Information supplied:
■ ■ ■ ■ ■ ■ ■
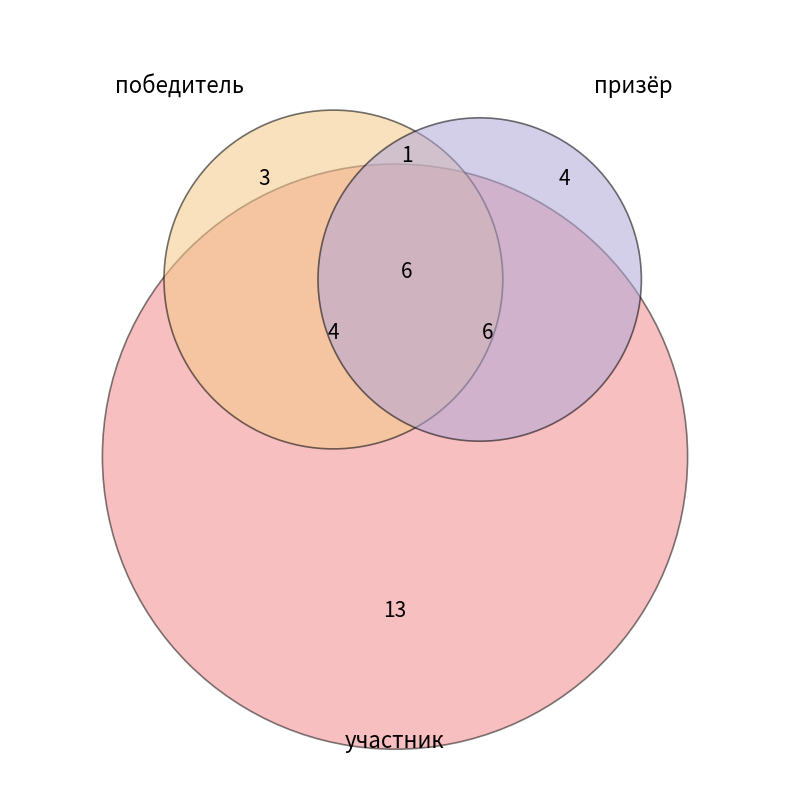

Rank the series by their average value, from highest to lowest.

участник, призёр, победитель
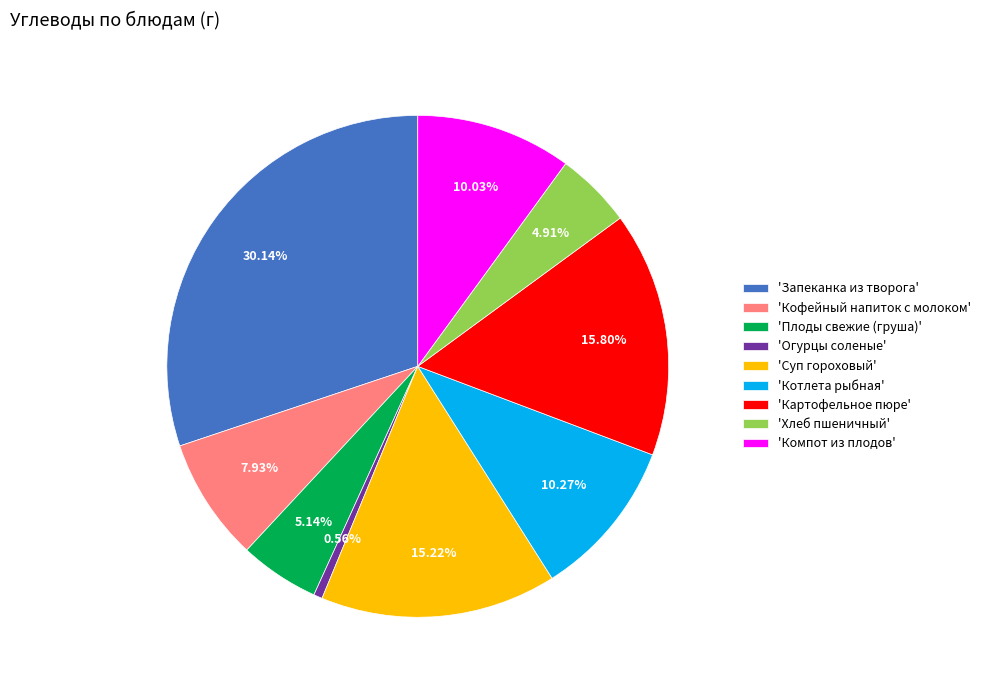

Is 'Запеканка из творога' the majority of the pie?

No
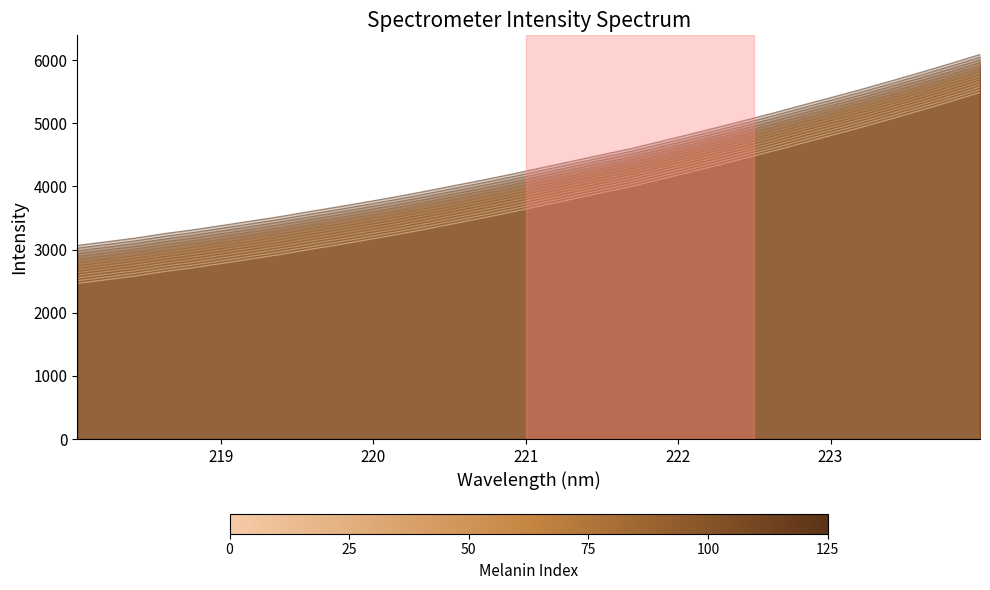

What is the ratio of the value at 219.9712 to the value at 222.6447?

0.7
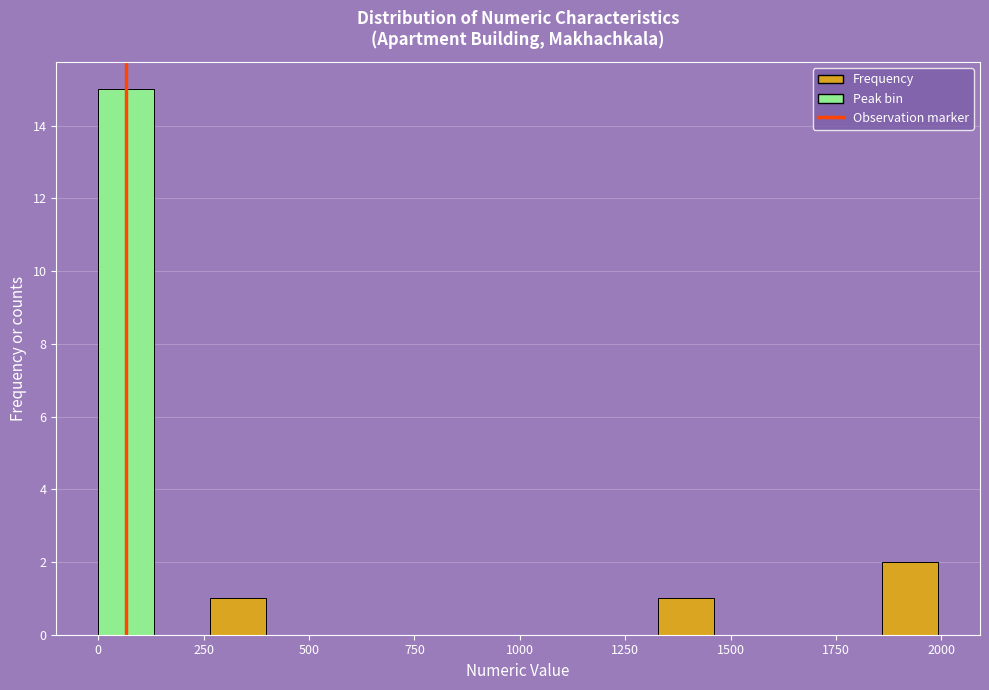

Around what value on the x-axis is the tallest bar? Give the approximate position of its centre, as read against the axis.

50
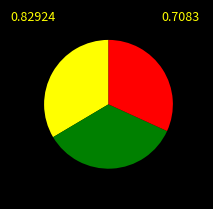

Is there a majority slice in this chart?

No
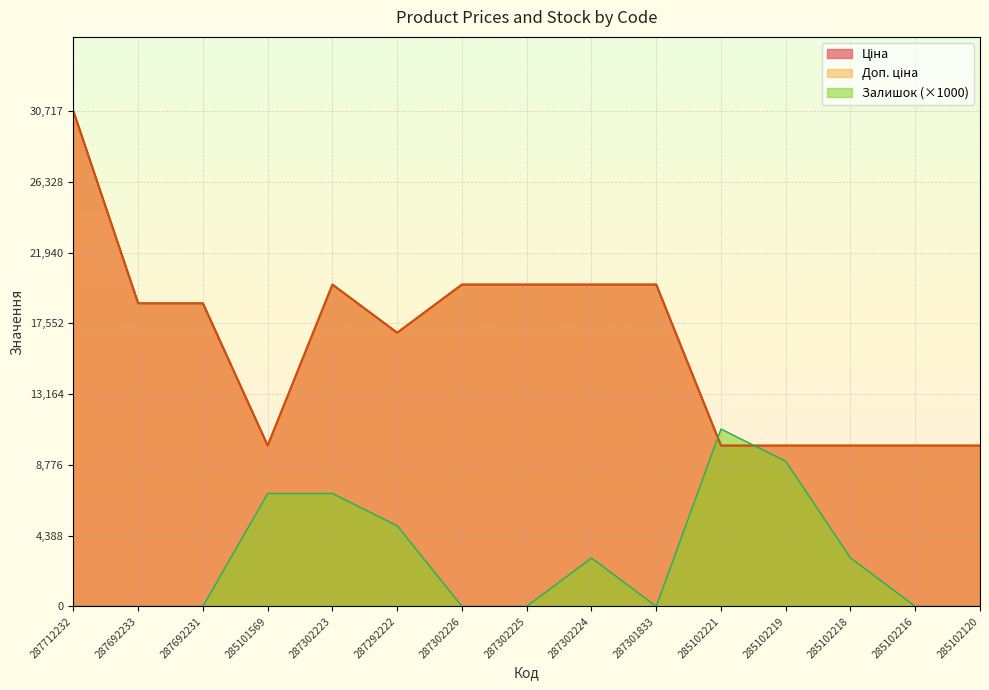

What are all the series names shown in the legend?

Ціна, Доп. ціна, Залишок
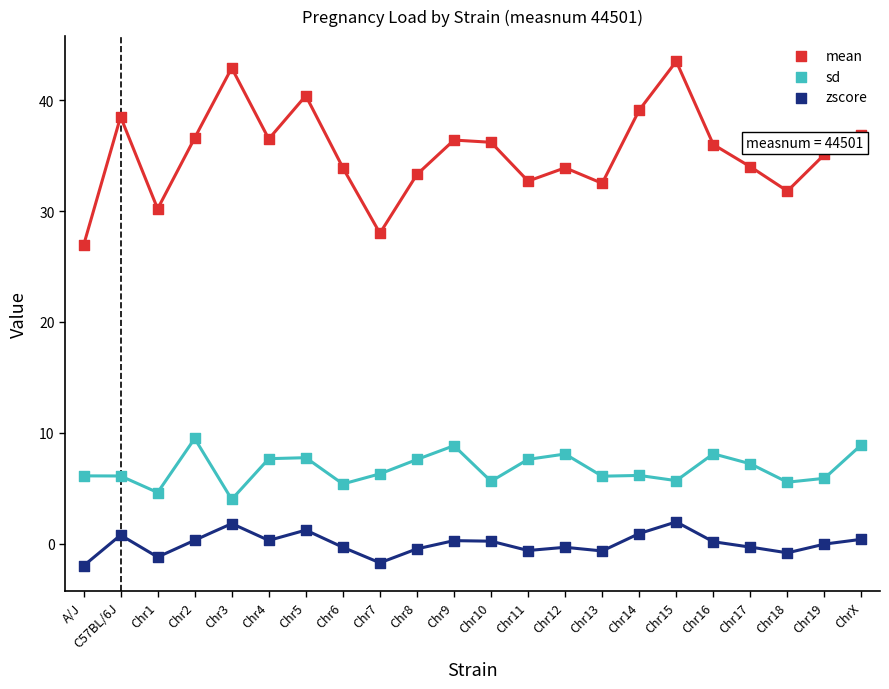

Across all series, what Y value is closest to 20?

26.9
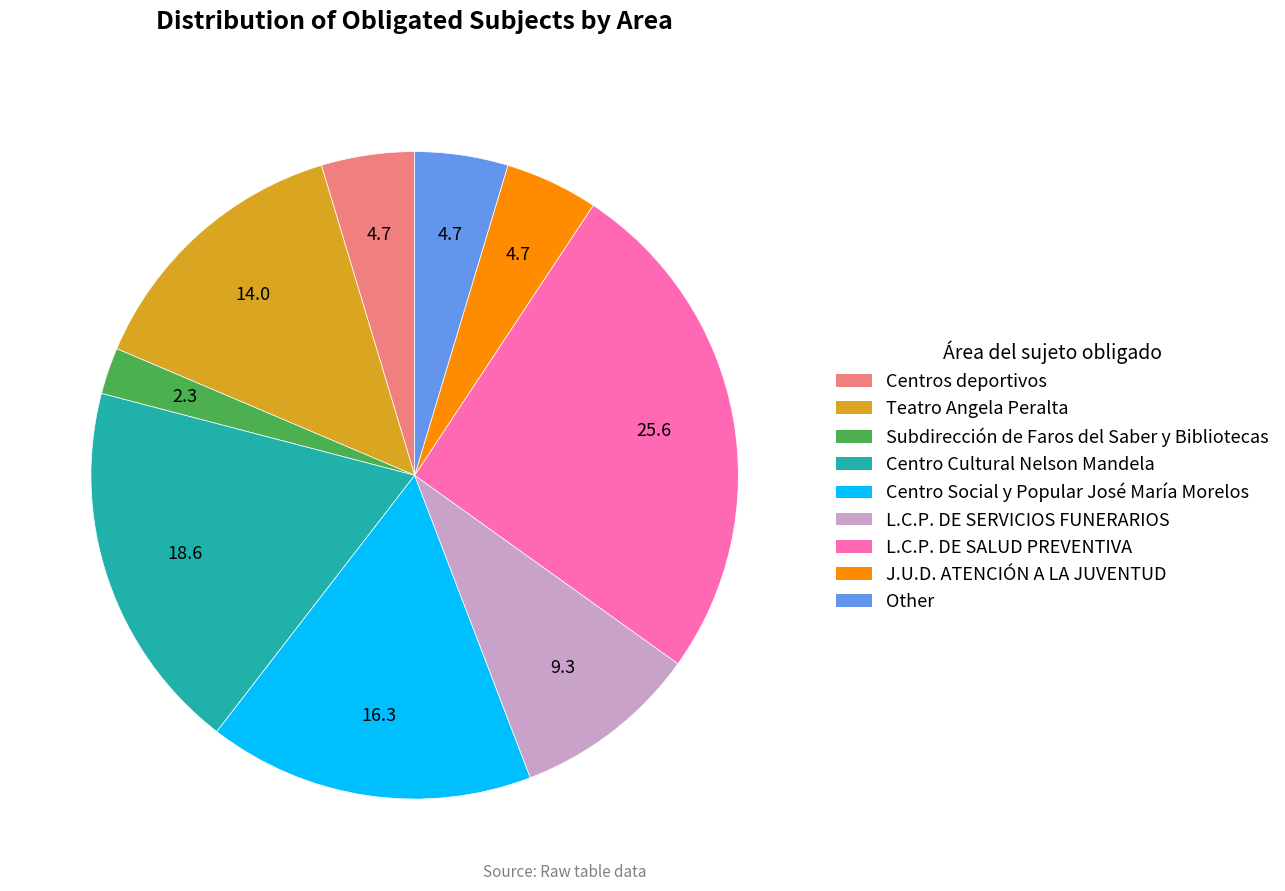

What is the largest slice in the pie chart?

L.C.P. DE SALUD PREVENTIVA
■ ■ ■ ■ ■ ■ ■
Directions:
Can you return all of the records above word for word, leaving out the pictures?

Written reply:
Rank the series by their average value, from highest to lowest.

участник, призёр, победитель

Is 'Запеканка из творога' the majority of the pie?

No

What is the ratio of the value at 219.9712 to the value at 222.6447?

0.7

Around what value on the x-axis is the tallest bar? Give the approximate position of its centre, as read against the axis.

50

Is there a majority slice in this chart?

No

What are all the series names shown in the legend?

Ціна, Доп. ціна, Залишок

Across all series, what Y value is closest to 20?

26.9

What is the largest slice in the pie chart?

L.C.P. DE SALUD PREVENTIVA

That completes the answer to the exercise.